Zuerst war da Leidenschaft, dann Liebe. Traute Zweisamkeit, der Traum vom Traualtar. Und dann: nackte Tatsachen. Der Partner – ein Betrüger. Plötzlich ein Fremder, weil er fremdgegangen ist. Sie kennen das Gefühl? Fühlen plötzlich nichts mehr ... Auch, wenn es hart klingen mag: Um das Ganze muss aus Sicht der Statistik keine große Affäre gemacht werden. Studien zeigen, dass rund ein Drittel der befragten Männer dazu steht, in fremden Betten gewildert zu haben. Bei den Frauen sind es um die 20 Prozent, die den Mann an ihrer Seite schon mal links liegen lassen. "Über die Jahre lässt sich aber beobachten, dass sich die Geschlechter in ihren Angaben langsam annähern", weiß die Grazer Psychotherapeutin Anja Gutmann zu berichten. Ein Befund, den ihr Wiener Kollege Daniel Hitschmann, der seit 20 Jahren im Beziehungsgeschäft ist, teilt: "Die Affäre ist lange Jahre eine Männerdomäne gewesen." Doch die Frauen seien "im Kommen".

Betrugsmasche

Je größer der Ballungsraum, desto größer auch die Betrugsquote, die sich laut Forschung in Wien beispielsweise schon an die 40-Prozent-Marke annähern soll. Seitensprung and the City also.

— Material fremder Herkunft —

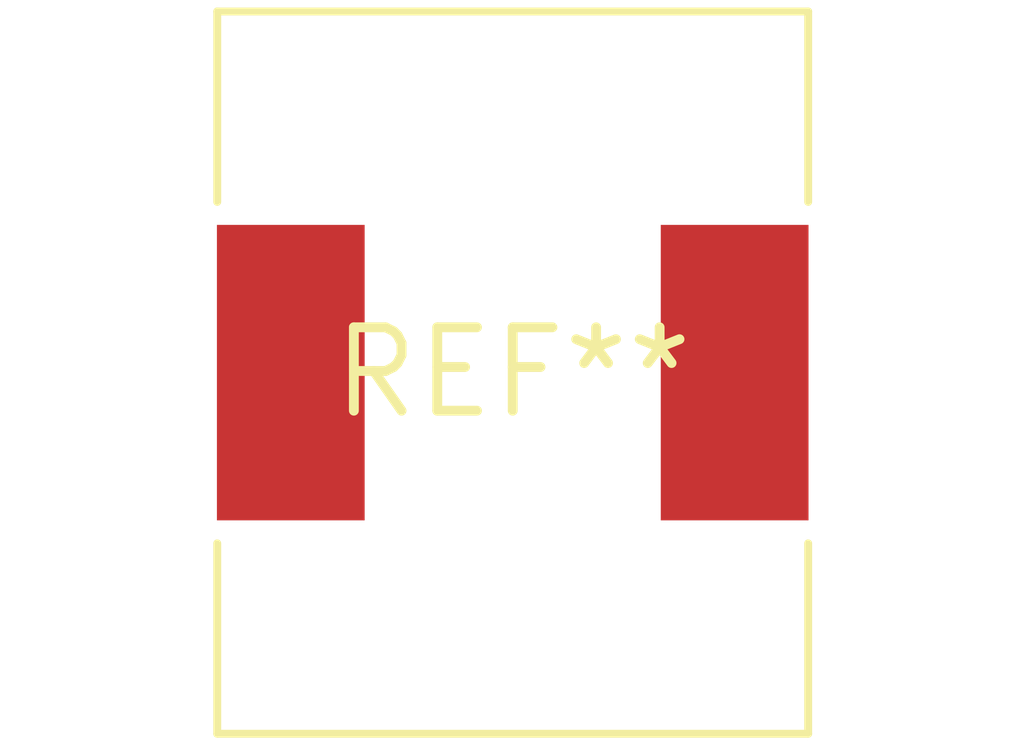
<source format=kicad_pcb>
(kicad_pcb (version 20240108) (generator pcbnew)

  (general
    (thickness 1.6)
  )

  (paper "A4")
  (layers
    (0 "F.Cu" signal)
    (31 "B.Cu" signal)
    (32 "B.Adhes" user "B.Adhesive")
    (33 "F.Adhes" user "F.Adhesive")
    (34 "B.Paste" user)
    (35 "F.Paste" user)
    (36 "B.SilkS" user "B.Silkscreen")
    (37 "F.SilkS" user "F.Silkscreen")
    (38 "B.Mask" user)
    (39 "F.Mask" user)
    (40 "Dwgs.User" user "User.Drawings")
    (41 "Cmts.User" user "User.Comments")
    (42 "Eco1.User" user "User.Eco1")
    (43 "Eco2.User" user "User.Eco2")
    (44 "Edge.Cuts" user)
    (45 "Margin" user)
    (46 "B.CrtYd" user "B.Courtyard")
    (47 "F.CrtYd" user "F.Courtyard")
    (48 "B.Fab" user)
    (49 "F.Fab" user)
    (50 "User.1" user)
    (51 "User.2" user)
    (52 "User.3" user)
    (53 "User.4" user)
    (54 "User.5" user)
    (55 "User.6" user)
    (56 "User.7" user)
    (57 "User.8" user)
    (58 "User.9" user)
  )

  (setup
    (pad_to_mask_clearance 0)
    (pcbplotparams
      (layerselection 0x00010fc_ffffffff)
      (plot_on_all_layers_selection 0x0000000_00000000)
      (disableapertmacros false)
      (usegerberextensions false)
      (usegerberattributes false)
      (usegerberadvancedattributes false)
      (creategerberjobfile false)
      (dashed_line_dash_ratio 12.000000)
      (dashed_line_gap_ratio 3.000000)
      (svgprecision 4)
      (plotframeref false)
      (viasonmask false)
      (mode 1)
      (useauxorigin false)
      (hpglpennumber 1)
      (hpglpenspeed 20)
      (hpglpendiameter 15.000000)
      (dxfpolygonmode false)
      (dxfimperialunits false)
      (dxfusepcbnewfont false)
      (psnegative false)
      (psa4output false)
      (plotreference false)
      (plotvalue false)
      (plotinvisibletext false)
      (sketchpadsonfab false)
      (subtractmaskfromsilk false)
      (outputformat 1)
      (mirror false)
      (drillshape 1)
      (scaleselection 1)
      (outputdirectory "")
    )
  )

  (net 0 "")

  (footprint "L_Neosid_SMs85" (layer "F.Cu") (at 0 0))

)

</source>
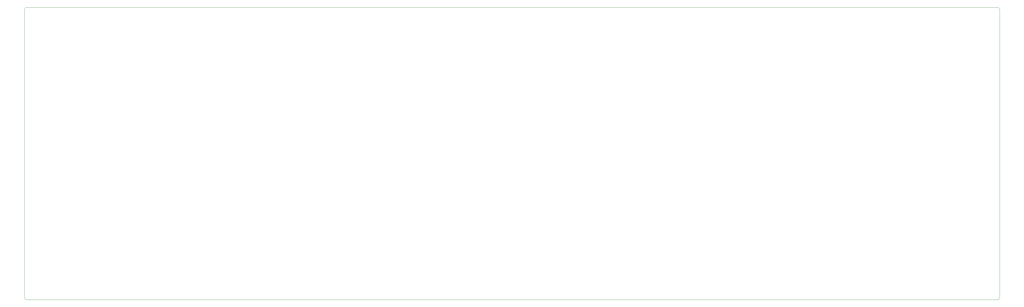
<source format=gbr>
%TF.GenerationSoftware,KiCad,Pcbnew,8.0.2*%
%TF.CreationDate,2024-06-13T00:17:43-07:00*%
%TF.ProjectId,keyboard_pcb,6b657962-6f61-4726-945f-7063622e6b69,1.0*%
%TF.SameCoordinates,Original*%
%TF.FileFunction,Profile,NP*%
%FSLAX46Y46*%
G04 Gerber Fmt 4.6, Leading zero omitted, Abs format (unit mm)*
G04 Created by KiCad (PCBNEW 8.0.2) date 2024-06-13 00:17:43*
%MOMM*%
%LPD*%
G01*
G04 APERTURE LIST*
%TA.AperFunction,Profile*%
%ADD10C,0.050000*%
%TD*%
G04 APERTURE END LIST*
D10*
X371475000Y-184150000D02*
X362743750Y-184150000D01*
X372268750Y-126206250D02*
X372268750Y-183356250D01*
X371475000Y-86518750D02*
G75*
G02*
X372268750Y-87312500I0J-793750D01*
G01*
X46831250Y-87312500D02*
X46831250Y-183356250D01*
X337343750Y-86518750D02*
X349250000Y-86518750D01*
X372268750Y-87312500D02*
X372268750Y-126206250D01*
X47625000Y-184150000D02*
G75*
G02*
X46831200Y-183356250I0J793800D01*
G01*
X46831250Y-87312500D02*
G75*
G02*
X47625000Y-86518750I793750J0D01*
G01*
X337343750Y-86518750D02*
X47625000Y-86518750D01*
X47625000Y-184150000D02*
X362743750Y-184150000D01*
X349250000Y-86518750D02*
X371475000Y-86518750D01*
X372268750Y-183356250D02*
G75*
G02*
X371475000Y-184149950I-793750J50D01*
G01*
M02*

</source>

Auch scheint die berufliche Laufbahn auf die Libido durchzuschlagen: Das eigene Kompetenzfeld wird so zur koitalen Spielwiese.

Triebfeder

"Vor nicht allzu langer Zeit hatte man den ersten Sex in der Ehe, heutzutage hört man ab der Ehe auf, Sex mit anderen zu haben. Das frustriert manche von uns", sagt Beziehungscoach Dominik Borde von sozialdynamik.at. Doch es ist nicht nur der Wunsch nach sexueller Intensität, mit der Beziehungen aufs Spiel gesetzt werden. Es gehe um den Wunsch nach Aufmerksamkeit, nach wiedergewonnener Souveränität und Selbstbestätigung. Für eine problemhafte Beziehung kann Untreue der Todesstoß sein. Großes Bedrohungspotenzial attestiert ihr auch das Beziehungstherapie-Duo Evelin und Klaus Brehm. Sie erleben in ihrer Arbeit das "Prinzip Affäre" zudem auch als taktisches Manöver, um unbefriedigende Verbindungen aufrechtzuerhalten. Doch die Bereitschaft zum Durchhalten sinke.

Seitensprung als Chance

Dass das Auswärtsspiel nicht unbedingt den letzten Akt im Beziehungsdrama einläuten muss, bestätigt Gutmann. Auch Hitschmann registriert dieses Wachrütteln: Wenn es schon vorher suboptimal gelaufen ist, kann der Betrug hilfreich für einen Neuanfang sein. "Vorausgesetzt, man sieht die Schuld nicht allein beim Fremdgehenden." Dass man dafür im Umfeld auf Unverständnis stößt – mitleidige Blicke erntet oder gar als beschränkt bezeichnet wird –, thematisiert auch die belgische Expertin Esther Perel. Der Betrug als kleiner Betriebsunfall? Begleit- oder gleich Totalschaden? Dominik Borde ist sich sicher: "Heute ist das Bleiben die neue Schande."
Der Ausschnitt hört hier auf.